Plusieurs raisons expliquent ce prix plus abordable malgré la qualité exceptionnelle du Beaufort :

  • Volume de production et diffusion : Le Comté est produit dans 160 fruitières contre seulement 43 pour le Beaufort, ce qui lui permet de négocier de meilleures conditions commerciales.
  • Notoriété : Le Comté bénéficie d’une forte présence médiatique et d’un important budget marketing, contrairement au Beaufort, plus discret et axé sur la qualité plutôt que sur la publicité.
  • Circuit de vente : Le Beaufort privilégie les circuits courts et les fromagers spécialisés, limitant les marges mais assurant une authenticité.
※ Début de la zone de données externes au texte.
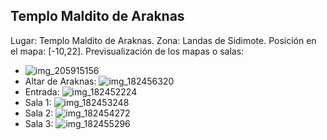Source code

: ## Templo Maldito de Araknas
Lugar: Templo Maldito de Araknas.
Zona: Landas de Sidimote.
Posición en el mapa: [-10,22].
Previsualización de los mapas o salas:
- ![img_205915156](https://media.discordapp.net/attachments/1115311447145193482/1115348177357381653/205915156.jpg)
- Altar de Araknas: ![img_182456320](https://media.discordapp.net/attachments/1115311447145193482/1115341458409525388/182456320.jpg)
- Entrada: ![img_182452224](https://media.discordapp.net/attachments/1115311447145193482/1115341446065684530/182452224.jpg)
- Sala 1: ![img_182453248](https://media.discordapp.net/attachments/1115311447145193482/1115341453305053274/182453248.jpg)
- Sala 2: ![img_182454272](https://media.discordapp.net/attachments/1115311447145193482/1115341454630453298/182454272.jpg)
- Sala 3: ![img_182455296](https://media.discordapp.net/attachments/1115311447145193482/1115341456450789487/182455296.jpg)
Le Comté s’est largement implanté en grande distribution, créant une demande importante et des prix plus élevés.

Choisir et savourer le Beaufort

Pour reconnaître un Beaufort de qualité, observez la croûte : elle doit être dorée à orangée, sans taches ni moisissures parasites, légèrement humide mais non collante.
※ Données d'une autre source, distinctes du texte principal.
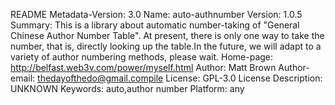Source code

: README
Metadata-Version: 3.0
Name: auto-authnumber
Version: 1.0.5
Summary: This is a library about automatic number-taking of "General Chinese Author Number Table". At present, there is only one way to take the number, that is, directly looking up the table.In the future, we will adapt to a variety of author numbering methods, please wait.
Home-page: http://belfast.web3v.com/power/myself.html
Author: Matt Brown
Author-email: thedayofthedo@gmail.compile
License: GPL-3.0 License
Description: UNKNOWN
Keywords: auto,author number
Platform: any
La pâte, souple et fondante, présente des trous caractéristiques appelés « trous de lainure », signe d’un affinage réussi et d’un savoir-faire traditionnel.

En cuisine, le Beaufort excelle, notamment dans :

  • La fondue savoyarde, alliée au Gruyère et à l’Emmental
  • Les gratins, où sa texture fondue est supérieure à celle du Comté
  • Les soufflés, pour un goût plus prononcé
  • Les quiches et tartes, apportant une saveur raffinée

Dégusté seul, il se marie idéalement avec un vin blanc savoyard comme l’Apremont ou la Roussette. Les amateurs de rouge apprécieront une Mondeuse, cépage régional qui souligne ses notes fruitées.

Un avenir prometteur pour un trésor alpin

À l’heure où l’industrie fromagère se standardise, le Beaufort incarne une résistance artisanale précieuse. Les producteurs savoyards maintiennent un savoir-faire traditionnel, privilégiant la qualité et le respect de l’environnement.

Cette démarche séduit de plus en plus une clientèle consciente de l’origine et de l’impact écologique de ses achats. Le Beaufort d’alpage, symbole d’un pastoralisme durable, gagne en reconnaissance chez les connaisseurs et chefs étoilés, tels Emmanuel Renaut ou les frères Meilleur.

Grâce à son rapport qualité-prix exceptionnel, le Beaufort reste l’un des joyaux méconnus des fromageries françaises, offrant pour un tarif inférieur à celui d’un Comté équivalent une expérience gustative riche et authentique. Les gourmets avertis l’ont bien compris : le Beaufort mérite sa place sur les plus belles tables.